J & J Restaurant & Takeout is not the kind of place you happen upon. Even if you were to find yourself at the front door — on the eastern outskirts of Union Square, practically beneath the groaning overpass of the McGrath Highway — there are few clues that inside, to the right of the counter selling lottery tickets, phone cards, and takeout subs, there is a restaurant that’s been serving authentic Portuguese meat and seafood specialties since 1990. The place is owned by Joe Barbosa, from Vila Verde, Portugal.
Head down a narrow hallway, and suddenly you are in a tidy little dining room with green formica-topped tables, and a big-screen TV. Once you seat yourself, a petite waitress with a warm smile, who speaks very little English, will bring you, along with crusty dinner rolls and butter, a saucer of chickpeas swimming in an addictive olive oil studded with bits of onion, celery, and red bell pepper.

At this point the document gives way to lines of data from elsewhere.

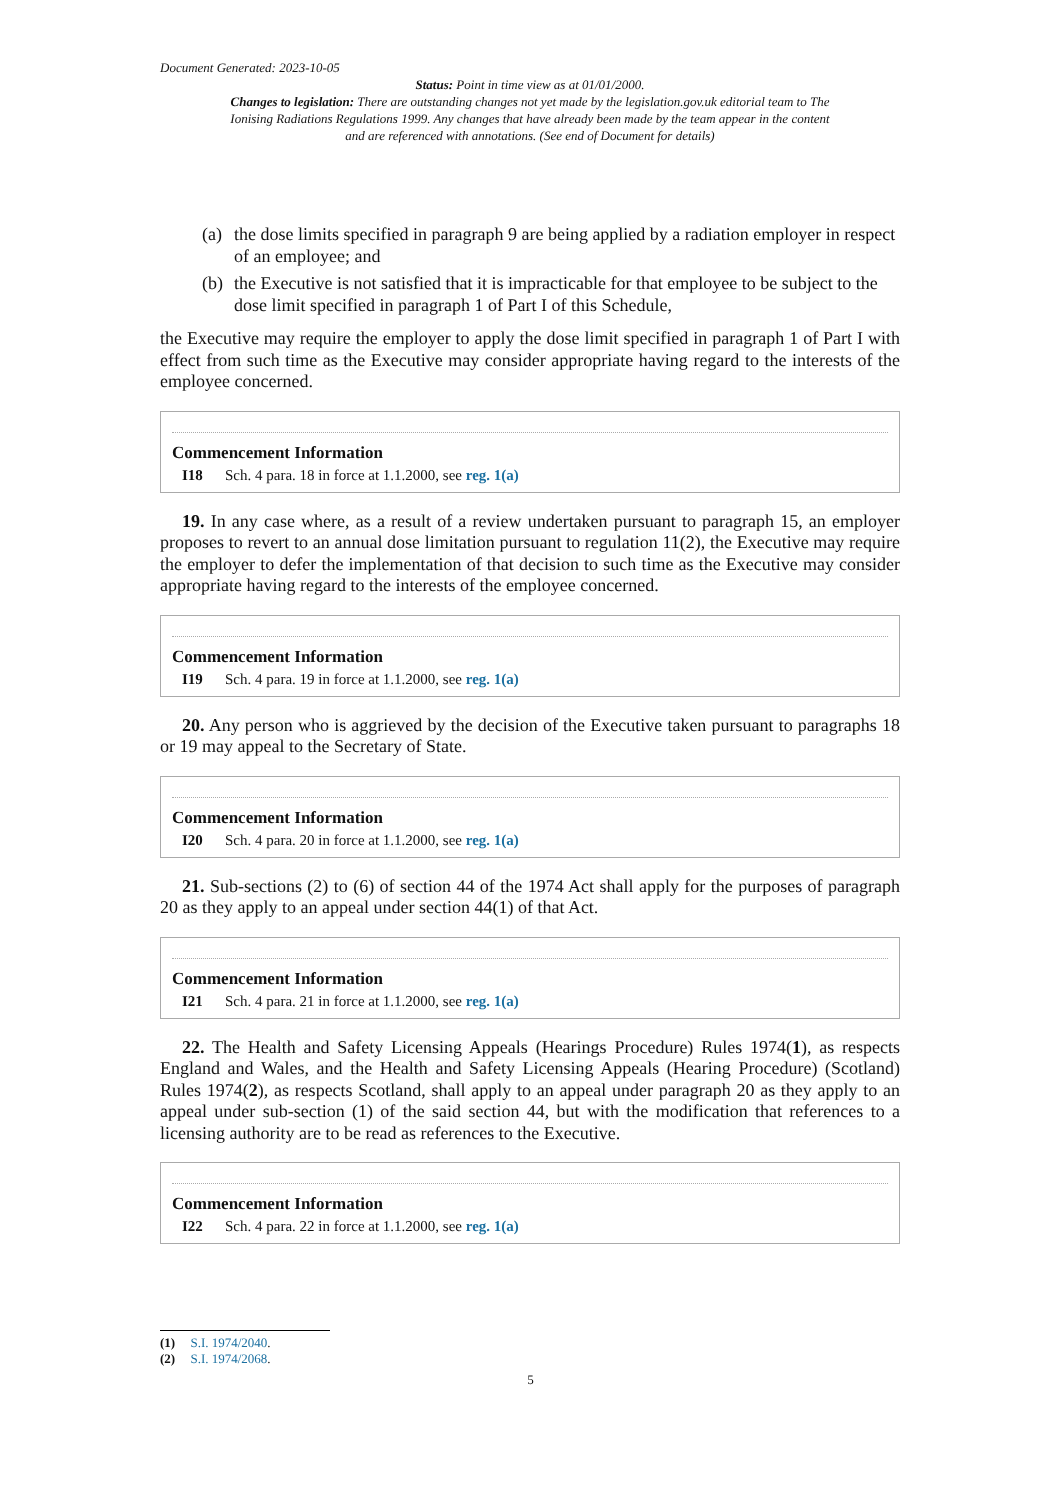Document Generated: 2023-10-05
Status: Point in time view as at 01/01/2000.
Changes to legislation: There are outstanding changes not yet made by the legislation.gov.uk editorial team to The Ionising Radiations Regulations 1999. Any changes that have already been made by the team appear in the content and are referenced with annotations. (See end of Document for details)
(a) the dose limits specified in paragraph 9 are being applied by a radiation employer in respect of an employee; and
(b) the Executive is not satisfied that it is impracticable for that employee to be subject to the dose limit specified in paragraph 1 of Part I of this Schedule,
the Executive may require the employer to apply the dose limit specified in paragraph 1 of Part I with effect from such time as the Executive may consider appropriate having regard to the interests of the employee concerned.
Commencement Information
I18 Sch. 4 para. 18 in force at 1.1.2000, see reg. 1(a)
19. In any case where, as a result of a review undertaken pursuant to paragraph 15, an employer proposes to revert to an annual dose limitation pursuant to regulation 11(2), the Executive may require the employer to defer the implementation of that decision to such time as the Executive may consider appropriate having regard to the interests of the employee concerned.
Commencement Information
I19 Sch. 4 para. 19 in force at 1.1.2000, see reg. 1(a)
20. Any person who is aggrieved by the decision of the Executive taken pursuant to paragraphs 18 or 19 may appeal to the Secretary of State.
Commencement Information
I20 Sch. 4 para. 20 in force at 1.1.2000, see reg. 1(a)
21. Sub-sections (2) to (6) of section 44 of the 1974 Act shall apply for the purposes of paragraph 20 as they apply to an appeal under section 44(1) of that Act.
Commencement Information
I21 Sch. 4 para. 21 in force at 1.1.2000, see reg. 1(a)
22. The Health and Safety Licensing Appeals (Hearings Procedure) Rules 1974(1), as respects England and Wales, and the Health and Safety Licensing Appeals (Hearing Procedure) (Scotland) Rules 1974(2), as respects Scotland, shall apply to an appeal under paragraph 20 as they apply to an appeal under sub-section (1) of the said section 44, but with the modification that references to a licensing authority are to be read as references to the Executive.
Commencement Information
I22 Sch. 4 para. 22 in force at 1.1.2000, see reg. 1(a)
(1) S.I. 1974/2040.
(2) S.I. 1974/2068.
5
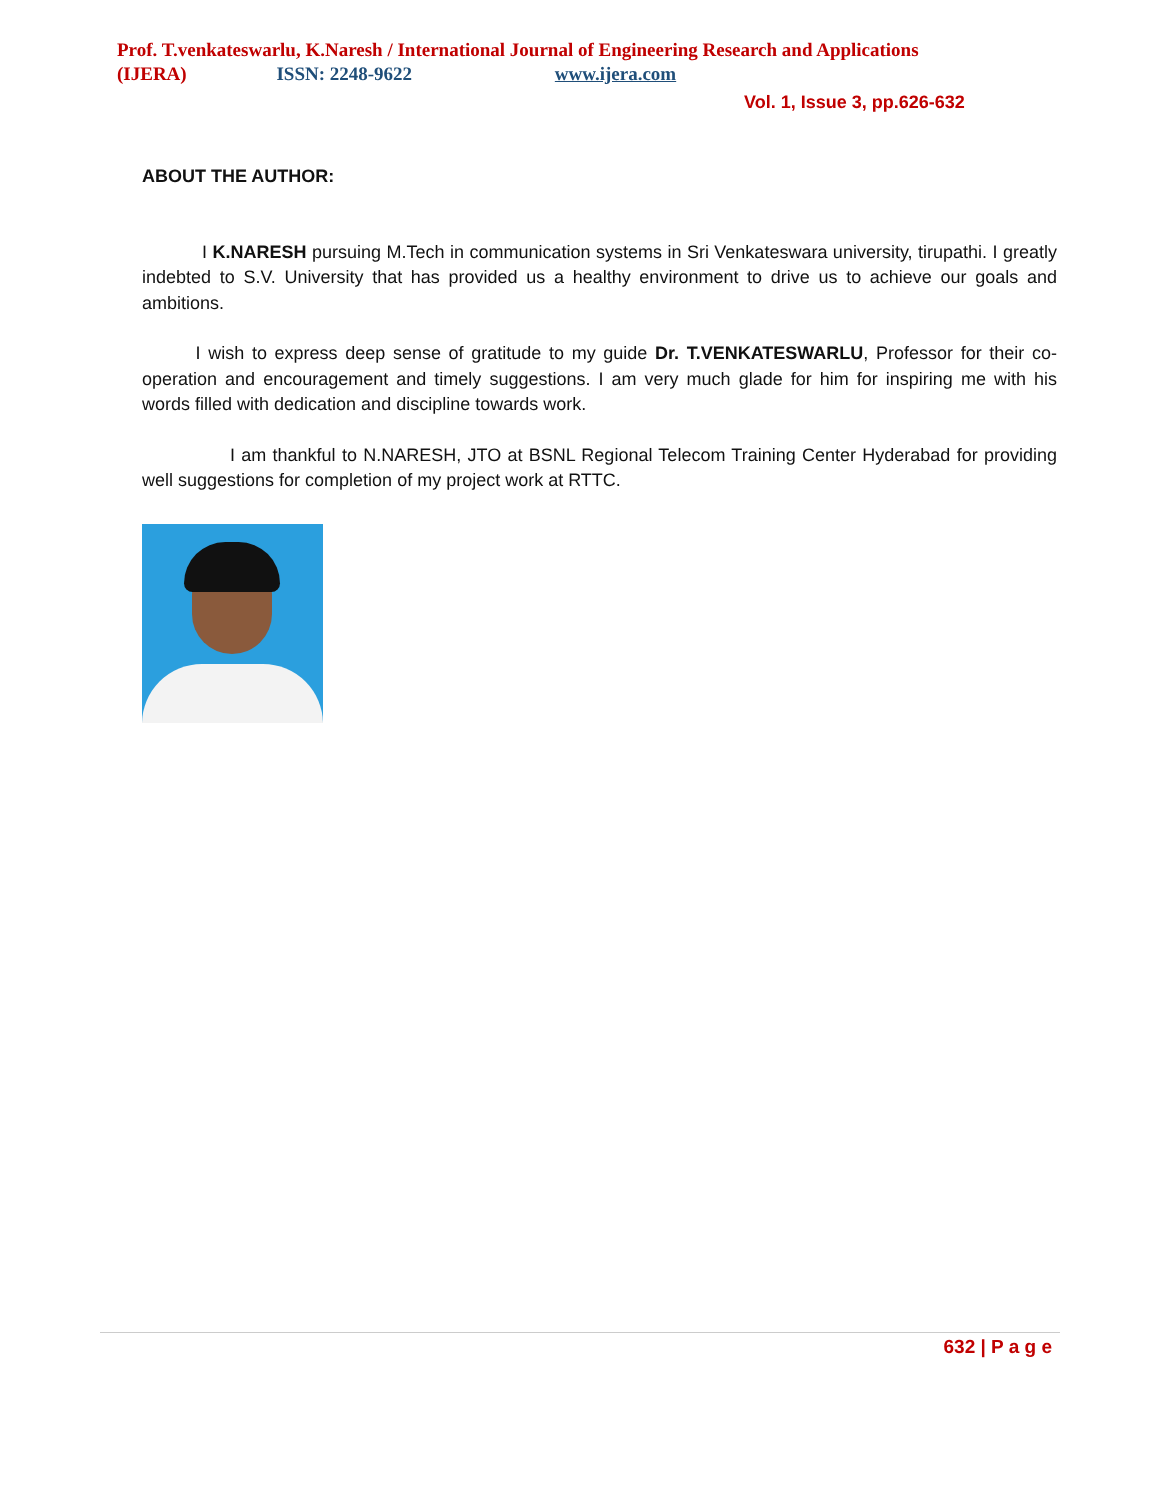Prof. T.venkateswarlu, K.Naresh / International Journal of Engineering Research and Applications
(IJERA) ISSN: 2248-9622 www.ijera.com
Vol. 1, Issue 3, pp.626-632
ABOUT THE AUTHOR:
I K.NARESH pursuing M.Tech in communication systems in Sri Venkateswara university, tirupathi. I greatly indebted to S.V. University that has provided us a healthy environment to drive us to achieve our goals and ambitions.
I wish to express deep sense of gratitude to my guide Dr. T.VENKATESWARLU, Professor for their co-operation and encouragement and timely suggestions. I am very much glade for him for inspiring me with his words filled with dedication and discipline towards work.
I am thankful to N.NARESH, JTO at BSNL Regional Telecom Training Center Hyderabad for providing well suggestions for completion of my project work at RTTC.
632 | P a g e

After what may seem like an unusually long time (considering the compact dining room is hardly filled), the waitress will return. Though she may not understand what kind of wine you are ordering, she will stand patiently, eventually deciphering your frantic hand gestures, and bring over glasses of barely effervescent vinho verde. The fact that you’ll pay just $4.50 a glass makes it that much more delicious.
After another lag (but this time with wine and chickpeas, it feels luxurious), littlenecks in white wine ($9.95) arrive plump and fragrant of lemon and garlic. A couple are gritty, which is a shame, but they are fresh and briny. Save bread to soak up the bracing juices in the bottom of the cooking pot in which they’re served. Request more rolls for linguica a casa ($9.95), a generous portion of the smoky, brick-colored sausage cut into rounds and cooked in a rich red wine sauce.

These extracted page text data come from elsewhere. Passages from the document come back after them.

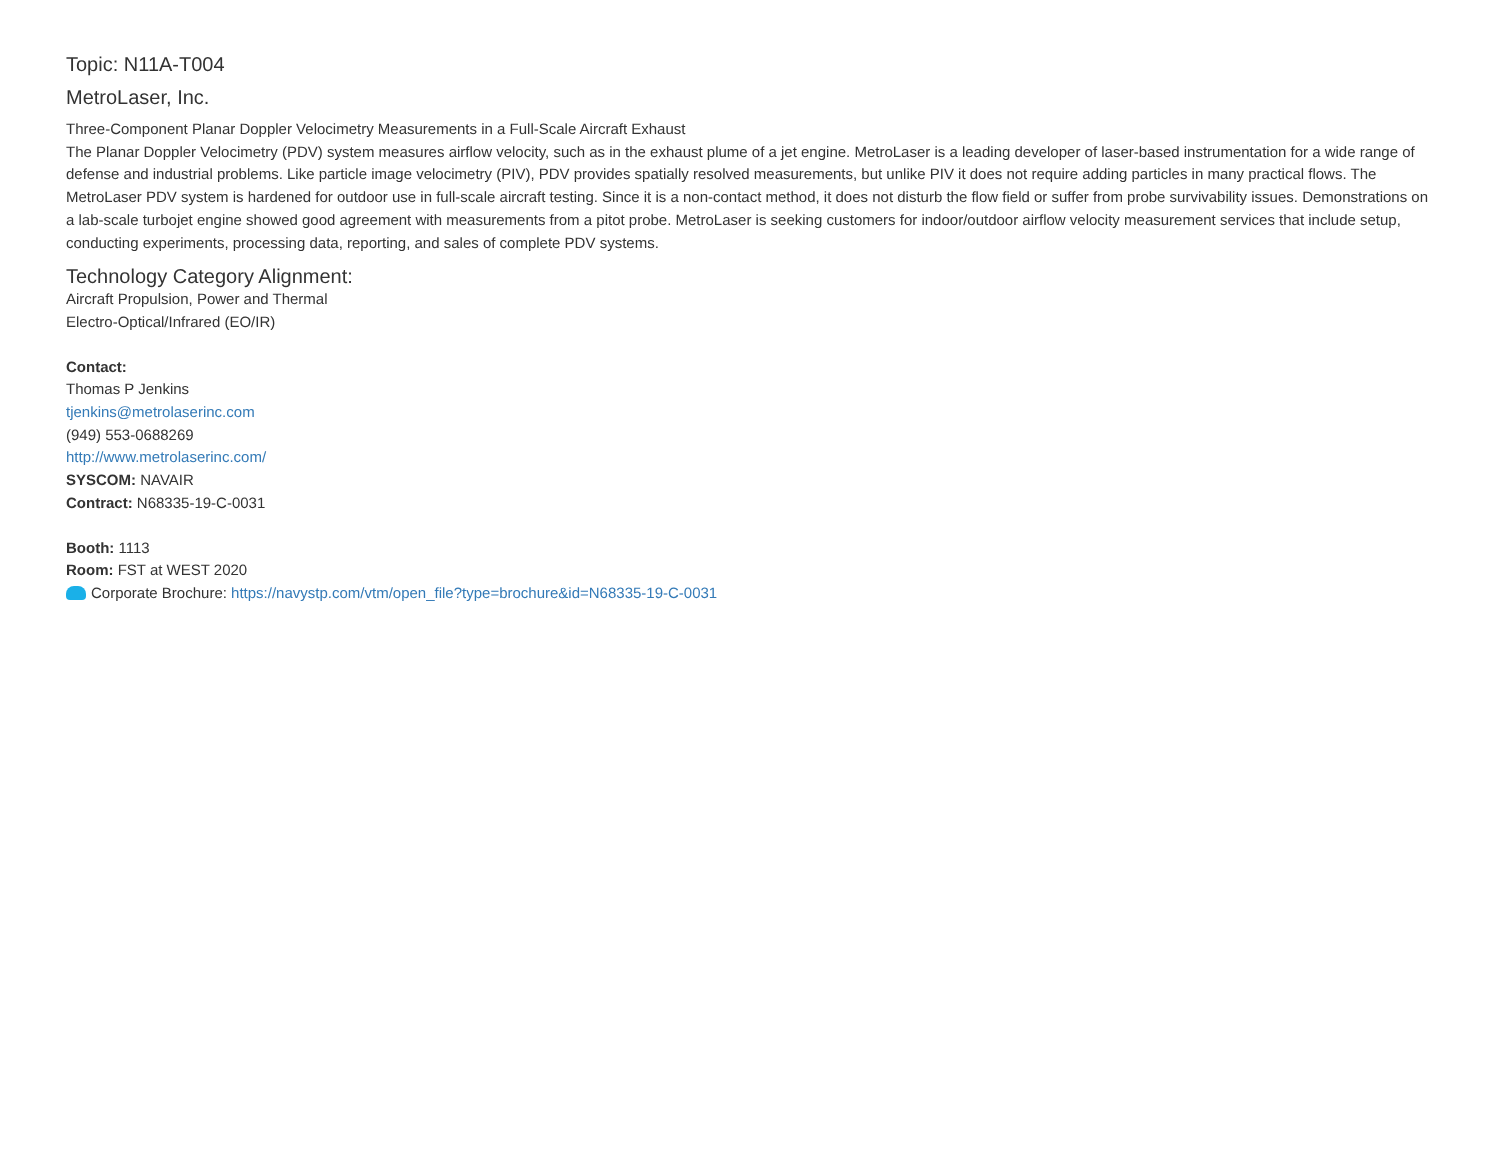Topic: N11A-T004
MetroLaser, Inc.
Three-Component Planar Doppler Velocimetry Measurements in a Full-Scale Aircraft Exhaust
The Planar Doppler Velocimetry (PDV) system measures airflow velocity, such as in the exhaust plume of a jet engine. MetroLaser is a leading developer of laser-based instrumentation for a wide range of defense and industrial problems. Like particle image velocimetry (PIV), PDV provides spatially resolved measurements, but unlike PIV it does not require adding particles in many practical flows. The MetroLaser PDV system is hardened for outdoor use in full-scale aircraft testing. Since it is a non-contact method, it does not disturb the flow field or suffer from probe survivability issues. Demonstrations on a lab-scale turbojet engine showed good agreement with measurements from a pitot probe. MetroLaser is seeking customers for indoor/outdoor airflow velocity measurement services that include setup, conducting experiments, processing data, reporting, and sales of complete PDV systems.
Technology Category Alignment:
Aircraft Propulsion, Power and Thermal
Electro-Optical/Infrared (EO/IR)
Contact:
Thomas P Jenkins
tjenkins@metrolaserinc.com
(949) 553-0688269
http://www.metrolaserinc.com/
SYSCOM: NAVAIR
Contract: N68335-19-C-0031
Booth: 1113
Room: FST at WEST 2020
Corporate Brochure: https://navystp.com/vtm/open_file?type=brochure&id=N68335-19-C-0031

With such generous portions, you may be getting full by the time the main courses arrive: “½ frango no churrasco” ($9.95) is a half rotisserie chicken with crisp fries and a heap of perfect rice pilaf. The meat is just a slightly overcooked, but the punch of heady garlic sauce it has been basted with will have you happily gnawing the bones.
Paelha Valencia ($17.95), a mix of pork, shrimp, squid, chicken, and linguica in yellow rice, has tender seafood, but the meat is a bit tough, and the dish is very salty. As a rule, J & J has a heavy hand with salt.
Bife de atum grelhado ($12.95) is tuna steak we wish wasn’t quite so well done, but the accompanying sauteed peppers, onions, and steamed potatoes are immensely flavorful, imbued with the cooking juices and sprinkled with buttery little black olives, so you might forgive the chalky fish. Bacalhau a Escondido ($16.95), is classic Portugese comfort food, a fillet of crispy fried salt cod smothered with sauteed peppers and onions, topped with postage stamp-size fried potatoes, sliced boiled egg, and a handful of those nice olives. It’s perfectly executed. Salt cod is a different beast than its fresh counterpart; be prepared for a cured texture, and funkier flavor.
For something lighter, J & J has a way with savory, homey soups (small $2.95, large $4.95). Portuguese soup has morsels of linguica with sweet chunks of carrot, creamy pinto beans, potatoes, blown-up pieces of macaroni, and a healthy dose of tender collards. It’s Portugal’s answer to minestrone, and a delicious companion on a drizzly day. Kale soup is a rich broth, slightly thickened by potatoes cooked down to granules. Shaved ribbons of kale add texture, and a few slices of linguica give it smokiness. It’s simple and restorative.
Next time you are in Union Square and find long lines
and steep prices, head to J & J. You’ll return to the hipster scene with a full belly and room in your budget for a craft cocktail or two.